TASK ITEM A -
Give every word or phrase that the post about Princess T's visit uses to describe the nights spent staying up dreaming.
TASK ITEM B -
Pick up the post about Princess T's visit right after its final sentence and continue it.

It’s been just over a week since we took Princess T to the airport–and it’s taken me just over a week to recover and start to get things back in order. Our world literally stood still for 5 weeks as we poured into this sweet princess. The children have needed more of me this past week–and we’ve all taken a lot of much needed NAPS! We have been communicating to and fro every single day with contacts in Ukraine–and I’m chomping at the bit to share what’s in store for our princess–but we must wait until more things are in place…and trust me…it will be so worth the wait. When we shared with our family they have all been JAW DROPPED…and I thank Jesus for the story He is writing. For the last few weeks of her time with us–I’ll confess, I often cried more tears than I think I ever have. I was a mess. Yet on her birthday…beauty seemed to be stirred from ashes–and God showed up in the most glorious unexpected way…a direction that only God could do. Instead of crying her last couple of nights with us, she and I stayed up dreaming.
Nights that were holy, powerful, precious and forever dear. I treasure these in my heart…God is good.

Dataset records -
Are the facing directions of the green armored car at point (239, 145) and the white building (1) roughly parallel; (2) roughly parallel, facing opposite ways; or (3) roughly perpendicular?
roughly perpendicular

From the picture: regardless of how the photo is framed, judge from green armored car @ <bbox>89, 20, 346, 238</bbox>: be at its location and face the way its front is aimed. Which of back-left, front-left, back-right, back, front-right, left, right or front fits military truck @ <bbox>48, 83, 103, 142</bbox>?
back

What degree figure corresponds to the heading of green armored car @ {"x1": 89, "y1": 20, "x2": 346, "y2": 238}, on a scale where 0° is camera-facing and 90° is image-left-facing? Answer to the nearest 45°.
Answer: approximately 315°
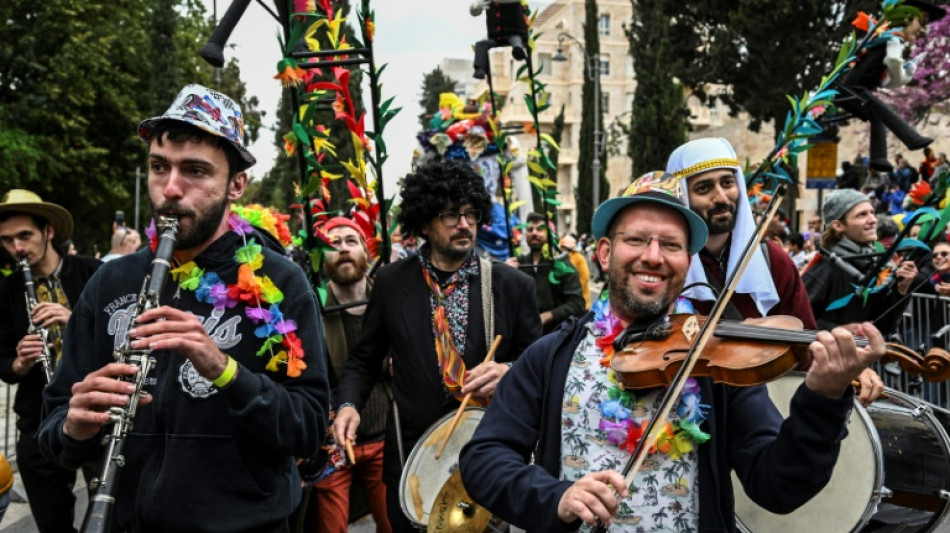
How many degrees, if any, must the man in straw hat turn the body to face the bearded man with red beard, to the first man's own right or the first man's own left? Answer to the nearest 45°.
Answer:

EXERCISE RESULT A -
holy, powerful, precious, forever dear

EXERCISE RESULT B -
I realized tonight when I was at the grocery store, and a lady behind me asked me, “How was your summer?” that I hadn’t shared with you all about her birthday. It must be shared. It’s worshipful to know of this as it gives Him such glory. And that precious lady behind me at the grocery–when I told her…she wiped away tears (you either WANT to be behind me at the grocery store or you DON’T. I’m far too transparent–so when someone asks me how my summer was–you get more than just “it was good…and yours??” I have to tell more…because God stories are too great not to share!)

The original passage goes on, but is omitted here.